▸ TEXTO DE LA PÁGINA:
Microsoft ha confirmado que a partir del año que viene, Windows 10 pasará a ser ofrecido a través de Windows Update como una «actualización recomendada», perdiendo así su perfil opcional. Esta decisión llega después de las instalaciones automáticas y «completamente accidentales» del sistema, un episodio que ya habíamos comentado en su momento.
¿Por qué tantos usuarios se resisten a Windows 10?
Con más de 110 millones de dispositivos utilizando el nuevo sistema, es comprensible que muchos estén satisfechos. Las mejoras en la interfaz, el rendimiento y las especificaciones han convencido a no pocos usuarios de que Windows 10 es la mejor opción para «renovar» sus ordenadores. Sin embargo, una gran cantidad de personas ha decidido permanecer en Windows 7 o Windows 8.1. Los motivos son variados: la estabilidad (prefieren esperar a que el sistema esté más pulido), la compatibilidad (algún programa podría dejar de funcionar), las reglamentaciones internas (especialmente en entornos empresariales) o simplemente porque Microsoft todavía ofrece soporte para ambos sistemas, hasta 2020 en el caso de Windows 7 y hasta 2023 en el de Windows 8.1.

▸ TAREAS OBLIGATORIAS:
1. Según el texto sobre Windows 10, ¿hasta qué año ofrece Microsoft soporte para Windows 7?
2. Escribe la continuación del texto sobre Windows 10 a partir de su última frase.
El material no tiene relación con el texto sobre Windows 10.

▸ DATOS DE ORIGEN:
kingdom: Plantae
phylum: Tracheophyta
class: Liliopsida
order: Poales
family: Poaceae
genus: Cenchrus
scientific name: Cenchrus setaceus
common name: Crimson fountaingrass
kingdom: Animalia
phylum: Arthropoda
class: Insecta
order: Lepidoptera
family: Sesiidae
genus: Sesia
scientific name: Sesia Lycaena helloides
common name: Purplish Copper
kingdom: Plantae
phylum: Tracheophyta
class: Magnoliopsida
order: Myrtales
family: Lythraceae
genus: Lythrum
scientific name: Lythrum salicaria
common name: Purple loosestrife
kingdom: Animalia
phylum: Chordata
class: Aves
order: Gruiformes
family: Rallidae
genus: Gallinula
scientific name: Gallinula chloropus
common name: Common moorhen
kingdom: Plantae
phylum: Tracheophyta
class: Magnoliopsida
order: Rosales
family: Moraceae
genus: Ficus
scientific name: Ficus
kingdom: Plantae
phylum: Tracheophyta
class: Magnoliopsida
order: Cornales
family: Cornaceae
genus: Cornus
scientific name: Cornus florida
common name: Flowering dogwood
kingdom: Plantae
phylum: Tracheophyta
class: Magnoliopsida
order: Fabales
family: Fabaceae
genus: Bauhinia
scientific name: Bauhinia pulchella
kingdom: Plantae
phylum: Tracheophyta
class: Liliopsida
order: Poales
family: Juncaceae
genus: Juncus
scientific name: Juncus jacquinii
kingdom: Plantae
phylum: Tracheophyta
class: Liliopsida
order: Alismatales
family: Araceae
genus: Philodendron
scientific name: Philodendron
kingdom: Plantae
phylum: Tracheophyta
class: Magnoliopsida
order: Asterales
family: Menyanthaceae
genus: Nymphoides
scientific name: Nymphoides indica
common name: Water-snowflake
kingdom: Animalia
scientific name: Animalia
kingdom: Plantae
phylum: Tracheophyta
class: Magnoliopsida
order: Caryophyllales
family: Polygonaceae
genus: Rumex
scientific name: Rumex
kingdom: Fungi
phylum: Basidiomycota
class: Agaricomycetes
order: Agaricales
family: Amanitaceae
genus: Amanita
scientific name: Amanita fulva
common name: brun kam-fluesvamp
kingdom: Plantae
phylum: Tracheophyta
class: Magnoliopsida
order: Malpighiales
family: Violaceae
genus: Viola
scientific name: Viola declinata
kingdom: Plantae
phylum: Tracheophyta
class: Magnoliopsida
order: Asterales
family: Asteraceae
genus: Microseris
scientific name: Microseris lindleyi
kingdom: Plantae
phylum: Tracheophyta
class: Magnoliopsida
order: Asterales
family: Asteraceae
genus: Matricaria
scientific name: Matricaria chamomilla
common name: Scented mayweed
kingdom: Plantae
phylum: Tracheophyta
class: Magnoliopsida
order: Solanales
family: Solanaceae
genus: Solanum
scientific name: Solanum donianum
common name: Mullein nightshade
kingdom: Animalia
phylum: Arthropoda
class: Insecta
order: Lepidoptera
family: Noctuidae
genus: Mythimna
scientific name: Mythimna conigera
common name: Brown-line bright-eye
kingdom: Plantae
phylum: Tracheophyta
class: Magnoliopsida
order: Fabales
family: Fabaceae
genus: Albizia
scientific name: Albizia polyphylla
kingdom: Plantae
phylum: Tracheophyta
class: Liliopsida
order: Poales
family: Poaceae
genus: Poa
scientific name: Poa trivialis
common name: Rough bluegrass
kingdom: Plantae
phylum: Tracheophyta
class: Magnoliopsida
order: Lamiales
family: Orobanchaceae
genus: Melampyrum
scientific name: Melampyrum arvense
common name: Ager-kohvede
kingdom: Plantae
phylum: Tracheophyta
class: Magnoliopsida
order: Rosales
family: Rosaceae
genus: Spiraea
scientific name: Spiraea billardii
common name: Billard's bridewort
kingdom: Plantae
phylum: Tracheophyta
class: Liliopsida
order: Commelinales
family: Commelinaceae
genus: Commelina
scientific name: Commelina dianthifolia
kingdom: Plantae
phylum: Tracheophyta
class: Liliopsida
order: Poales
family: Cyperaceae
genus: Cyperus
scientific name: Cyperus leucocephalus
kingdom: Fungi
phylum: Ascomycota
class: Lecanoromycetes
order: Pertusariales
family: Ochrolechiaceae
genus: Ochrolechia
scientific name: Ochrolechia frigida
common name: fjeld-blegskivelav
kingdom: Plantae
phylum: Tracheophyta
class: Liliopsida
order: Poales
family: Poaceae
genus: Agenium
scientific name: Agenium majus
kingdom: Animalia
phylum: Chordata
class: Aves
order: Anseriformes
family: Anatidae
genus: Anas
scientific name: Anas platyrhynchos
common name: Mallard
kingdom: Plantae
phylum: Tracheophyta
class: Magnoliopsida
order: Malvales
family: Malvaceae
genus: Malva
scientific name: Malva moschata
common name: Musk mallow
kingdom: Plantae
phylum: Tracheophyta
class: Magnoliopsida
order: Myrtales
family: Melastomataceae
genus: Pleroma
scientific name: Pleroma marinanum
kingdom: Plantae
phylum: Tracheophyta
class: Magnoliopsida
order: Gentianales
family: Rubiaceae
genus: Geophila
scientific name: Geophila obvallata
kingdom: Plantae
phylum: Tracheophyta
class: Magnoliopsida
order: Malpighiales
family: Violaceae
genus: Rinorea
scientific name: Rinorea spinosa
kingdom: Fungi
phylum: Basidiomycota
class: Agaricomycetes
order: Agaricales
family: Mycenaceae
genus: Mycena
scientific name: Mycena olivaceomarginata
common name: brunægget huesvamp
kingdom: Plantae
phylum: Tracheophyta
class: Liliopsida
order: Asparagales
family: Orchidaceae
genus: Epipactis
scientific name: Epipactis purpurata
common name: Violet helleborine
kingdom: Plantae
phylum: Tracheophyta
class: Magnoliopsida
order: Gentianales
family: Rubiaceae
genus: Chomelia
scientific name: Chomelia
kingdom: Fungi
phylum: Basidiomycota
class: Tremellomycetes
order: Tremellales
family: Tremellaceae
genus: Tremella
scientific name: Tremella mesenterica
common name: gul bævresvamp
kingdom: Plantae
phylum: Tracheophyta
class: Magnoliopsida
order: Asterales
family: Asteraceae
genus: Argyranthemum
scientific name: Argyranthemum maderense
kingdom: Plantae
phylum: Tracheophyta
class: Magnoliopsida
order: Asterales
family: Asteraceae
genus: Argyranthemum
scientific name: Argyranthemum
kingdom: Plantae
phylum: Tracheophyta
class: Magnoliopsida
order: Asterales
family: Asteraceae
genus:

▸ RESPUESTAS POR TAREA:
1. Hasta 2020.

2.
El cambio de estrategia de Microsoft
A pesar de esas circunstancias, Microsoft ha anunciado ajustes en la forma de ofrecer la actualización. Primero, el sistema será sugerido de manera más amplia en la sección «opcional» de Windows Update. Y a comienzos del año entrante, Windows 10 recibirá una recategorización como actualización recomendada. Esto significa que, dependiendo de la configuración de Windows Update, muchos usuarios podrían encontrarse con que Windows 10 se instala como si fuera un hotfix más. Microsoft asegura que se mostrarán todas las advertencias visuales apropiadas y que habrá 31 días para hacer el rollback a la versión anterior.
No dudamos de que nuestros lectores tienen controlado Windows Update, pero la nueva política se siente como un leve codazo, con Microsoft susurrando «vamos… haz el update». ¿Sorprendidos? No. ¿Irritados? Sí. Microsoft hace bien en informar de los cambios, pero honestamente no sabemos cuántas veces el usuario debe decir «no».